Samara Martins, de 38 anos, é cirurgiã-dentista e profissional do SUS no Rio Grande do Norte. O plano propõe mudanças profundas no sistema de trabalho brasileiro, incluindo a elevação imediata do salário mínimo para R$ 3.242, o que representaria um acréscimo de R$ 1.621 sobre o valor atual. Além da valorização salarial, o partido defende a extinção da jornada 6×1, substituindo-a pela escala 4×3 para todos os trabalhadores, acompanhada pela garantia de emprego para adultos aptos ao exercício profissional.

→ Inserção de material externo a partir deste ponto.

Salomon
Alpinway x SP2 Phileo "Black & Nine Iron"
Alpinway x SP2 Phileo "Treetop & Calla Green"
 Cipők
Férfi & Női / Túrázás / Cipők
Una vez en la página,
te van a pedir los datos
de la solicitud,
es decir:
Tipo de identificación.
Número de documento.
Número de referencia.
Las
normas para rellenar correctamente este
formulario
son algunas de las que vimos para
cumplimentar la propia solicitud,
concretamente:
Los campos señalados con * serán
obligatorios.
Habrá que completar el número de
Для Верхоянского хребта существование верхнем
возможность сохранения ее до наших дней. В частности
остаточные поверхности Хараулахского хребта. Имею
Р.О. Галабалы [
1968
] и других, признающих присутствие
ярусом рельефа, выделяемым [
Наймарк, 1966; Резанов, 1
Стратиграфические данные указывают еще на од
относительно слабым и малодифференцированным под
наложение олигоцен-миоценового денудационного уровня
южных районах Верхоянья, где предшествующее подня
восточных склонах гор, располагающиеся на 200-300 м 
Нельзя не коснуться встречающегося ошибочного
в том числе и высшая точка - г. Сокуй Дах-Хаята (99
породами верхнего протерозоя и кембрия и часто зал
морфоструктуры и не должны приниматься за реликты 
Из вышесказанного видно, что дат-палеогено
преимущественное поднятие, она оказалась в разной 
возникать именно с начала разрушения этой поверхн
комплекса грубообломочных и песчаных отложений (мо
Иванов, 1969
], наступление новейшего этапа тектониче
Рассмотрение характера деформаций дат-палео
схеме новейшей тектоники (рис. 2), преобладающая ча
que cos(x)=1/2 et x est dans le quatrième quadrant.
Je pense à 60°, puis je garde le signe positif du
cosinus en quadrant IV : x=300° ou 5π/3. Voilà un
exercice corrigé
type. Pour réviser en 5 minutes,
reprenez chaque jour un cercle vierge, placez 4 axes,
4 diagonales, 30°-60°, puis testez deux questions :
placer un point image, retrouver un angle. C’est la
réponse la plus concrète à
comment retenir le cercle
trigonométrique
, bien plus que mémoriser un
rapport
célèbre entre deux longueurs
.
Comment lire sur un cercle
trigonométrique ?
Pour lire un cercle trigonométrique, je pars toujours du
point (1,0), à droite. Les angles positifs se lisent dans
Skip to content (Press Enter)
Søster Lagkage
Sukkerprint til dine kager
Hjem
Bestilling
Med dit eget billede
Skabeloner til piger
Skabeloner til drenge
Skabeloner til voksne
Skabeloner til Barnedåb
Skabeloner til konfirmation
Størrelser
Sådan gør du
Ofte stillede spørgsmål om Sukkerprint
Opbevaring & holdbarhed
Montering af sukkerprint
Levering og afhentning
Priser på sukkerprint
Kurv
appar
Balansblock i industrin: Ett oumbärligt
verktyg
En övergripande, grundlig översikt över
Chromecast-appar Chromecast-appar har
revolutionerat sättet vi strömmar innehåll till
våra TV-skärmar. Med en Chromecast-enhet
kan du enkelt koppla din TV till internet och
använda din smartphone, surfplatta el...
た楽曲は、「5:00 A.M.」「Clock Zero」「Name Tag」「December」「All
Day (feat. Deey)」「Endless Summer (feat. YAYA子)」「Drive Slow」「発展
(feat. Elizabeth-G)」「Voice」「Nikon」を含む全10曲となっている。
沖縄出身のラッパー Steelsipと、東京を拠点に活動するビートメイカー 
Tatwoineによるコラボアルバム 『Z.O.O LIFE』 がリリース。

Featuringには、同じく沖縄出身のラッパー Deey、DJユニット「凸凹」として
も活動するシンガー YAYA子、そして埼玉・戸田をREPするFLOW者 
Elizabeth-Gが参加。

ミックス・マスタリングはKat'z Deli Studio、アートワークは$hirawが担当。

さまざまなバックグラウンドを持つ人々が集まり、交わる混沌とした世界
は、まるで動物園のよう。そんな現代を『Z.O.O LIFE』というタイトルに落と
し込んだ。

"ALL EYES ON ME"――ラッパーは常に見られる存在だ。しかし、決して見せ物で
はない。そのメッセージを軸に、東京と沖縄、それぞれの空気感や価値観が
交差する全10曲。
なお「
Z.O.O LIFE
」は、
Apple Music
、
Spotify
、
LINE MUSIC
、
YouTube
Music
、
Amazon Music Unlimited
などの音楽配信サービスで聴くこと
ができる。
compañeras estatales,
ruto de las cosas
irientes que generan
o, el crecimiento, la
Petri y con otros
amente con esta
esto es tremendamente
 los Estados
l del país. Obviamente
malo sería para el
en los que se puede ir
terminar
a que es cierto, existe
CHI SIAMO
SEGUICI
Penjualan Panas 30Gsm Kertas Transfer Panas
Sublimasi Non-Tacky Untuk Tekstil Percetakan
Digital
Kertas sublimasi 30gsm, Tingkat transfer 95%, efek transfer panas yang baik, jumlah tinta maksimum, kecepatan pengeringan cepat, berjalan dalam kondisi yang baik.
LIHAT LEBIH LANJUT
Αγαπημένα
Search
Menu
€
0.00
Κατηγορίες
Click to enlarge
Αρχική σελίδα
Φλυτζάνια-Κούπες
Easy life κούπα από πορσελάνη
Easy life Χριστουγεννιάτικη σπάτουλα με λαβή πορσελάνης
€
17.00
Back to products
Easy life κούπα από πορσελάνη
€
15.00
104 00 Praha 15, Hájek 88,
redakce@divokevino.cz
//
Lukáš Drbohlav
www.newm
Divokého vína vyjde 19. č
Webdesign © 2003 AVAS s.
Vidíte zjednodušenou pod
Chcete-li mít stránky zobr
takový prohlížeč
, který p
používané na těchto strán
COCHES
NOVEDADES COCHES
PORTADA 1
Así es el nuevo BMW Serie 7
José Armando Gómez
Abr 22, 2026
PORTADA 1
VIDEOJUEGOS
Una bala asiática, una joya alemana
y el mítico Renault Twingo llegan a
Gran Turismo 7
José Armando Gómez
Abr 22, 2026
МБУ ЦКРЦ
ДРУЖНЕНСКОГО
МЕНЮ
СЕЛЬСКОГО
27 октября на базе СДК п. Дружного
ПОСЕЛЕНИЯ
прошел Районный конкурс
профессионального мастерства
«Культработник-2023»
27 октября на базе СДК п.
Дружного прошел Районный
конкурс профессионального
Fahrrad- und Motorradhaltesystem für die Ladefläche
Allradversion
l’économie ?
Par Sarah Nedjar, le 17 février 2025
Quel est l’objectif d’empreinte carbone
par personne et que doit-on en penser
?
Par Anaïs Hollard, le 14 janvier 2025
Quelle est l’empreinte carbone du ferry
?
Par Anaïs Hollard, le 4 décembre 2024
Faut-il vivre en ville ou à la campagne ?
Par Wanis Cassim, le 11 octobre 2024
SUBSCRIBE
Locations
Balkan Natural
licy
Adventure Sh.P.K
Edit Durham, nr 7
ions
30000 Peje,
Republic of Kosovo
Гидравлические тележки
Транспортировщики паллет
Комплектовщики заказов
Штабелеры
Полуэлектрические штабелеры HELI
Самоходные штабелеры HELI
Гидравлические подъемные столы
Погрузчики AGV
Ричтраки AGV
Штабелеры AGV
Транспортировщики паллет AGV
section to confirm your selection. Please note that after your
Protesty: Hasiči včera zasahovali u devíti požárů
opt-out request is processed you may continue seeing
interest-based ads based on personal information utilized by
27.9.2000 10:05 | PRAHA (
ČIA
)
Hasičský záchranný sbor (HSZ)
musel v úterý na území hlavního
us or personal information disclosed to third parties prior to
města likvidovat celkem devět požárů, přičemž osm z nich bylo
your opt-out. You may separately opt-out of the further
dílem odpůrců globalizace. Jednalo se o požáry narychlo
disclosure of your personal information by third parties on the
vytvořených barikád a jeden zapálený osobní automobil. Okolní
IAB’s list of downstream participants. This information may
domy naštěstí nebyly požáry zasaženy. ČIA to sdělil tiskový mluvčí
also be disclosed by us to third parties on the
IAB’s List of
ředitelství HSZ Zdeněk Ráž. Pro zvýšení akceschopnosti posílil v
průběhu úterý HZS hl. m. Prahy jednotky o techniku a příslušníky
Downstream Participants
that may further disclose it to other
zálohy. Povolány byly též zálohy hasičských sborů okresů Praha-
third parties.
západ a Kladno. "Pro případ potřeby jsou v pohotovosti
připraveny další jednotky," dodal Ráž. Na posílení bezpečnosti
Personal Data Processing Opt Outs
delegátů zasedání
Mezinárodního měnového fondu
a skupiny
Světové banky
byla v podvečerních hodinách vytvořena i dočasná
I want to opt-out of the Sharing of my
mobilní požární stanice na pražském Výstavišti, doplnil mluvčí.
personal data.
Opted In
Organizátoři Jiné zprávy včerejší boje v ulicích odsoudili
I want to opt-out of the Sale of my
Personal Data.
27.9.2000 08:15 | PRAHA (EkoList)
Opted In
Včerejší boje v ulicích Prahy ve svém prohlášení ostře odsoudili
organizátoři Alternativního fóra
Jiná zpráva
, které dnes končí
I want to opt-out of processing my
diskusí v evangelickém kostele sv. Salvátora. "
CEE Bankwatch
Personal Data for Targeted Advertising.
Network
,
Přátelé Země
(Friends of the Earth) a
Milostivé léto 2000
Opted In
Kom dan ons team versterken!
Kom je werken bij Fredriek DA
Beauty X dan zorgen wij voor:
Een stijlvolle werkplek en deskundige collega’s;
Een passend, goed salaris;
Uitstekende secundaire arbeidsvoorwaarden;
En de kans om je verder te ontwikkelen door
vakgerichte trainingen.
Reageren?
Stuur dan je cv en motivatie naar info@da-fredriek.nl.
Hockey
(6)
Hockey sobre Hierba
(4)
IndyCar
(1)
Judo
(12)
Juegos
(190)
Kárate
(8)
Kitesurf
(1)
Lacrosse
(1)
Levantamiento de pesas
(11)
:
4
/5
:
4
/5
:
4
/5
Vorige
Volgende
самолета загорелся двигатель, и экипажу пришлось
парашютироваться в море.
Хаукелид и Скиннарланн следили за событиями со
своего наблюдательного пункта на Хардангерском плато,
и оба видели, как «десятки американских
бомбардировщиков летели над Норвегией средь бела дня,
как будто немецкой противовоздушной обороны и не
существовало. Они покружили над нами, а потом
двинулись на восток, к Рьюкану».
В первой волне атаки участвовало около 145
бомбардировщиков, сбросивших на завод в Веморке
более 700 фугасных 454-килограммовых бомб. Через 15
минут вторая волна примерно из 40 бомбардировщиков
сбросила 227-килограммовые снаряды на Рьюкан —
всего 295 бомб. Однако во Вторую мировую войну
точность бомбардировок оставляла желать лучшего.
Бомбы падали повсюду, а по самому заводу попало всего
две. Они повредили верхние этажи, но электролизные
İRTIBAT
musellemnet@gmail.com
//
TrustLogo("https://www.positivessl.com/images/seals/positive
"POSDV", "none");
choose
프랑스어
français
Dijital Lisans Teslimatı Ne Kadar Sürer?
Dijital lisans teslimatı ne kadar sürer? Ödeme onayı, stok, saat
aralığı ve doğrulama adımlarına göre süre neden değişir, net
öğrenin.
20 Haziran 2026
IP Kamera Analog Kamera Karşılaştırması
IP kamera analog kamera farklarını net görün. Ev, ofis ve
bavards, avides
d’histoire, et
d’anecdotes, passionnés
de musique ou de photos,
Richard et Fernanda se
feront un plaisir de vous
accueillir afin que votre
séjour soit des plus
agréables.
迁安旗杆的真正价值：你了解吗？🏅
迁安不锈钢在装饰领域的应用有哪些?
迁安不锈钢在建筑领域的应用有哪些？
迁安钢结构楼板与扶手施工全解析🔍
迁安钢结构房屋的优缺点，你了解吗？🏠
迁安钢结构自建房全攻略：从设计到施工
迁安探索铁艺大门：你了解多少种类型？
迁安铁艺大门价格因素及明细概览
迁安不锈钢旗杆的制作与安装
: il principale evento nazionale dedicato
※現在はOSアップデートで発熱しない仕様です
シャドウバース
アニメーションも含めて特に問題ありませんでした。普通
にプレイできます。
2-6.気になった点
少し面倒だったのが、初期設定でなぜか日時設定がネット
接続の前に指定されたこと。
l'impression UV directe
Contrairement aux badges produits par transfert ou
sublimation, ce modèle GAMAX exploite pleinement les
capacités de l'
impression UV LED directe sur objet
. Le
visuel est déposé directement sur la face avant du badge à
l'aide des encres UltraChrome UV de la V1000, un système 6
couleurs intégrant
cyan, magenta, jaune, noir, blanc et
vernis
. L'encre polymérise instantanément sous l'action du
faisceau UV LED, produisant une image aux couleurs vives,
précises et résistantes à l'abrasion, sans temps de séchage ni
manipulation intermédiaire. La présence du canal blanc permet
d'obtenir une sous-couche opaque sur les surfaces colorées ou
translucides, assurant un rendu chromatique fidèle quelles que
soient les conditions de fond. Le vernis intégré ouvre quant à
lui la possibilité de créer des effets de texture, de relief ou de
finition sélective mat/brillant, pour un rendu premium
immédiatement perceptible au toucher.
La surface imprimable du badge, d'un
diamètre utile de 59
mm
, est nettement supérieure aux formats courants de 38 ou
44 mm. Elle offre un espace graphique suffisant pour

Na seara econômica, o texto defende a suspensão do pagamento da dívida pública e a realização de uma auditoria cidadã. A estimativa da legenda é que cerca de R$ 2 trilhões poderiam ser redirecionados para investimentos sociais. O plano prevê a nacionalização de bancos e a estatização do sistema financeiro, além da submissão das políticas do Banco Central às diretrizes governamentais de desenvolvimento social, pondo fim à autonomia da instituição.
A proposta de reestatização atinge setores estratégicos. O programa menciona explicitamente a retomada do controle estatal sobre a Eletrobras e a Petrobras, além de empresas como a Vale, companhias de saneamento, telecomunicações e serviços de transporte, como metrôs e trens. O projeto veta novos leilões de petróleo e propõe o fim de privatizações, estabelecendo o monopólio público na geração de energia, mineração e na indústria de defesa.
O sistema tributário também é alvo de mudanças estruturais, com o partido sugerindo a isenção de Imposto de Renda para trabalhadores e o fim da tributação sobre itens da cesta básica. Em contrapartida, a proposta foca em tributação progressiva sobre grandes fortunas, lucros, dividendos e heranças de bilionários, além de ajustes nas alíquotas de ICMS e IVA.
As pautas sociais do grupo incluem a criminalização da misoginia, igualdade salarial entre gêneros e a legalização do aborto. No campo da segurança, o plano defende a desmilitarização das polícias e uma reorganização das carreiras. Para o Judiciário, a UP propõe a eleição direta de juízes e integrantes de tribunais superiores, além da extinção de benefícios salariais que excedam o teto constitucional. O programa ainda sugere a estatização de monopólios de rádio e TV, focando no incentivo à cultura popular e na nacionalização de grandes produtoras cinematográficas.